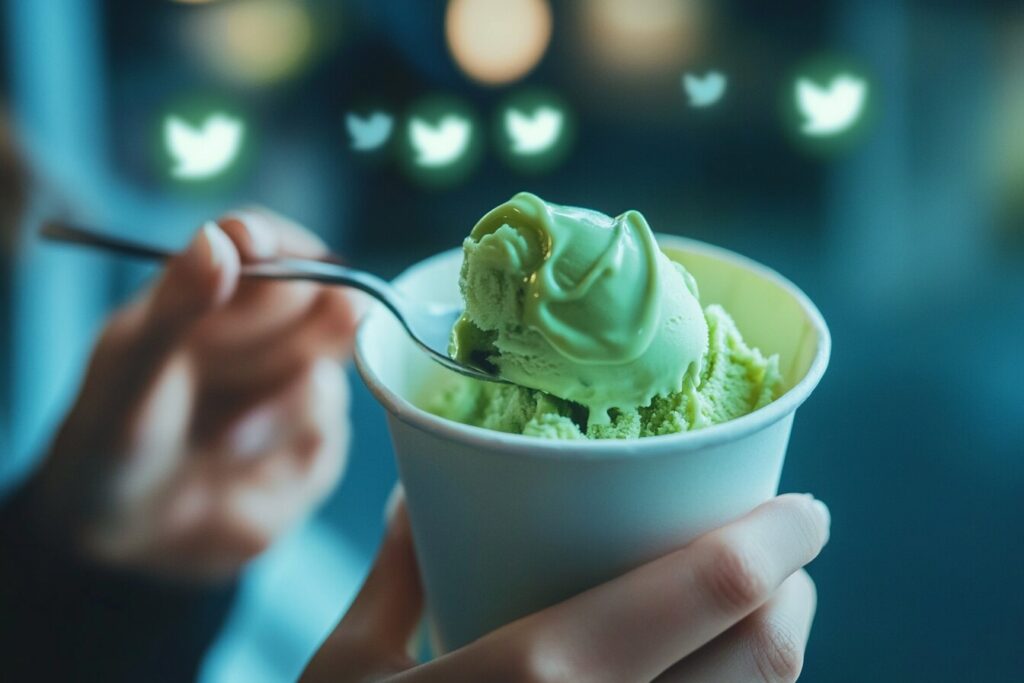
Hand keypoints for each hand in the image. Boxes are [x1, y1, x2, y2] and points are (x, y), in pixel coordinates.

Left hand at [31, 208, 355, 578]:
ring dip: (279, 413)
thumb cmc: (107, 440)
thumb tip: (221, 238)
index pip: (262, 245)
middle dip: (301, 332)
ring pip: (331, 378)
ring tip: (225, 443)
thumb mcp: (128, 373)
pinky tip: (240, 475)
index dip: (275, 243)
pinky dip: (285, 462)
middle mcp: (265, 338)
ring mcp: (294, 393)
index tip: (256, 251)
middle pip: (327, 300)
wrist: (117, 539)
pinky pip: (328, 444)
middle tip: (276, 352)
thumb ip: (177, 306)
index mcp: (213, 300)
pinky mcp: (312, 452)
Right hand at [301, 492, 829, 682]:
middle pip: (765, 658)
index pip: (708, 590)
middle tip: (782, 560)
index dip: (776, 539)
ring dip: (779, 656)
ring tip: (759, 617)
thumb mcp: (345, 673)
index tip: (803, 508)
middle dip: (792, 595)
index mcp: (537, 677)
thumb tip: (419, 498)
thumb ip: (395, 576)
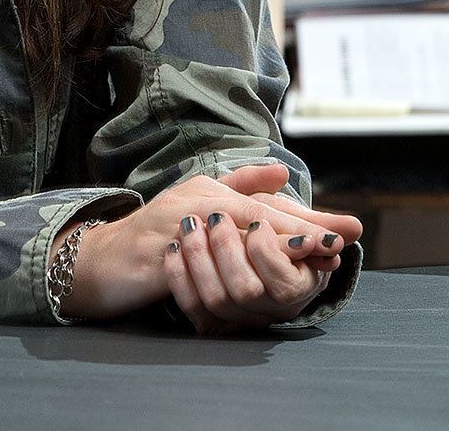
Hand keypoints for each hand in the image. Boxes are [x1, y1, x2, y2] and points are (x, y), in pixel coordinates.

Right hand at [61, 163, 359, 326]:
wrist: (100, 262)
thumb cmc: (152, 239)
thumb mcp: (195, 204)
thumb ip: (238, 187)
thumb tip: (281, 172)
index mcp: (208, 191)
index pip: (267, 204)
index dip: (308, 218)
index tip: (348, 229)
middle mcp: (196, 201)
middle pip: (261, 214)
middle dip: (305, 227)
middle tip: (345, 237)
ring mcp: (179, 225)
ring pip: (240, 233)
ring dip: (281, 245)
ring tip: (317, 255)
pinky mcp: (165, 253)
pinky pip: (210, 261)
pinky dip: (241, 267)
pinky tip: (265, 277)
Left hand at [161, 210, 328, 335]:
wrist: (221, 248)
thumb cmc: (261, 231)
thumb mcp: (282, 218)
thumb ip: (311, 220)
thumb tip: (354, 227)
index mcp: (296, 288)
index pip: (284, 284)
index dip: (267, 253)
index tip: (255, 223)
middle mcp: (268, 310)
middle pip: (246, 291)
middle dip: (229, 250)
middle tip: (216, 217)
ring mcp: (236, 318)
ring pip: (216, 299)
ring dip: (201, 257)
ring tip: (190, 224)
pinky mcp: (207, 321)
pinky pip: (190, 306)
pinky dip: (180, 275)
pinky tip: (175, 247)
....
Could you please return each line of the material exactly, dropping the pictures?

- _Solved problem_
Hand keypoints for each hand in the image. Boxes are [x1, y1, x2, y2] and points are (x, y), in pixel coordinates.

Left hand at [31, 208, 355, 578]:
ring dip: (279, 413)
thumb cmc: (107, 440)
thumb tip: (221, 238)
index pip: (262, 245)
middle dip: (301, 332)
ring pip: (331, 378)
ring tip: (225, 443)
thumb mcp: (128, 373)
pinky tip: (240, 475)
index dip: (275, 243)
pinky dip: (285, 462)
middle mcp: (265, 338)
ring mcp: (294, 393)
index tip: (256, 251)
middle pip: (327, 300)
wrist: (117, 539)
pinky pip: (328, 444)
middle tip: (276, 352)
thumb ip: (177, 306)
index mcp: (213, 300)
pinky mcp: (312, 452)
Right hand at [301, 492, 829, 682]:
middle pip: (765, 658)
index pip: (708, 590)
middle tip: (782, 560)
index dip: (776, 539)
ring dip: (779, 656)
ring tip: (759, 617)
thumb mcp: (345, 673)
index tip: (803, 508)
middle dip: (792, 595)
index mcp: (537, 677)
thumb tip: (419, 498)
thumb ip: (395, 576)
Hand keypoints for each hand in the image. Boxes are [x1, y1, x2, y2] and points are (x, y), in pixel coordinates.

Right hand at [61, 163, 359, 326]:
wrist: (100, 262)
thumb cmc: (152, 239)
thumb mcp: (195, 204)
thumb ip: (238, 187)
thumb tip: (281, 172)
index mcp: (208, 191)
index pip: (267, 204)
index dip: (308, 218)
index tip: (348, 229)
middle mcp: (196, 201)
middle pip: (261, 214)
middle dip: (305, 227)
middle tip: (345, 237)
ring mcp: (179, 225)
ring pip: (240, 233)
ring dip: (281, 245)
ring tip: (317, 255)
pinky mcp: (165, 253)
pinky pip: (210, 261)
pinky dip: (241, 267)
pinky tip: (265, 277)
Left hand at [161, 210, 328, 335]:
wrist: (221, 248)
thumb cmc: (261, 231)
thumb mcp: (282, 218)
thumb ip: (311, 220)
thumb tip: (354, 227)
index mcp: (296, 288)
index pip: (284, 284)
index dip: (267, 253)
index tip: (255, 223)
middle mcp: (268, 310)
middle pip: (246, 291)
middle dip: (229, 250)
middle tip: (216, 217)
ring mcp: (236, 318)
ring pip: (216, 299)
ring dip: (201, 257)
ring tip: (190, 224)
pinky mcp: (207, 321)
pinky pip: (190, 306)
pinky dip: (180, 275)
pinky tip: (175, 247)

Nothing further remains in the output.